Tim Cook’s message at Goldman Sachs
Little noticed by the tech media has been Tim Cook’s new found willingness to consider a “major acquisition,” something that would have been unthinkable in the Jobs era. At the Goldman Sachs Technology and Internet Conference last week, Cook said:
“In terms of large acquisitions, we have looked at large companies. In each case . . . it didn’t pass our tests.”
“Would we look again? I’m sure we will. Is there a reason why we couldn’t do that? No. I think we have the management talent and depth to do it.”
“We want to make great products. That’s what we’re about. If a large company could help us do that even better, then that would be of interest.”
Why an acquisition would be a good thing
I see a large acquisition as having the following potential benefits:
Becoming more vertically integrated. The acquisition of a major hardware company would almost certainly have the effect of making Apple Inc. (NASDAQ:AAPL) more vertically integrated by re-incorporating more hardware manufacturing into the company. Apple’s chief rival in smart phone manufacturing is Samsung, one of the most vertically integrated electronics manufacturers on the planet. Samsung produces everything from ICs to LCDs. Samsung designs their own ARM-based SOCs (systems on chip) and manufactures them in their own silicon foundry. Apple Inc. (NASDAQ:AAPL) also hires Samsung to build its Apple Inc. (NASDAQ:AAPL) designed SOCs for the iPhones and iPads.
Is what’s good for Samsung necessarily good for Apple? This remains to be proven, but in-sourcing does offer potential advantages in product development time and responsiveness to market changes. It also means that profit that would have gone to the supplier goes instead to Apple.

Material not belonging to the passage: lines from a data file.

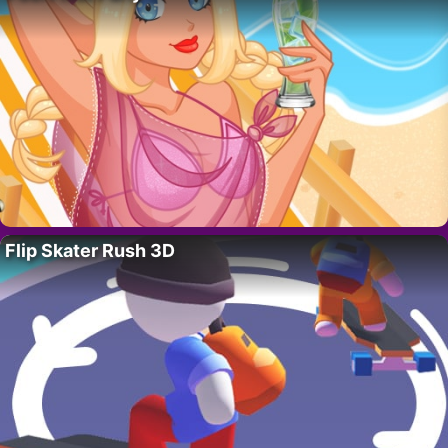
Flip Skater Rush 3D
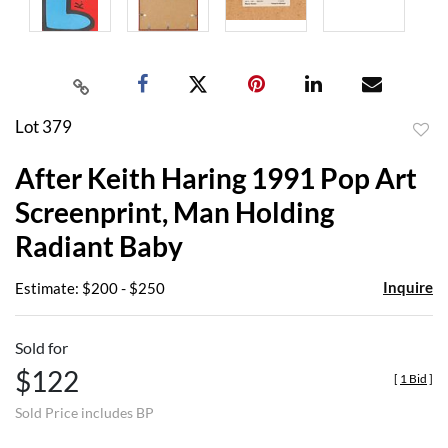
Lot 379
to
After Keith Haring 1991 Pop Art
favor
Screenprint, Man Holding
Radiant Baby
Inquire
Estimate: $200 - $250
Sold for
$122
[
1 Bid
]
Sold Price includes BP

Broadening the product portfolio. Apple has historically focused on making a few “insanely great” products. This has worked well for Apple, but also has led to the belief that Apple can’t prosper without new breakthrough products. In fact, Apple was a little too dependent on breakthrough products in the Jobs era, and one way to reduce that dependency is simply to offer a wider variety of products. Why not the proverbial Apple Television or even an Apple AV receiver? Given how beautifully Apple products work together, Apple could set its sights on conquering the living room rather than merely occupying a tiny piece of it with Apple TV.
Tests? What tests?
It’s not hard to imagine the gist of the tests Cook mentioned. First and foremost, the company would have to want to be bought. Corporate raiding isn’t Apple’s style, and anyway, a hostile takeover of even an insignificant company would mean instant ostracism in the Valley, where no one wants to be branded “evil.”
And herein lies the chief difficulty, since it’s not easy finding a large company that wants to be bought that’s actually worth buying. Which brings us to what is certainly an important test: the company has to be profitable, or if not, the unprofitable parts have to be easily jettisoned. Apple is not a turnaround specialist, and in any case, they don’t want to be bothered.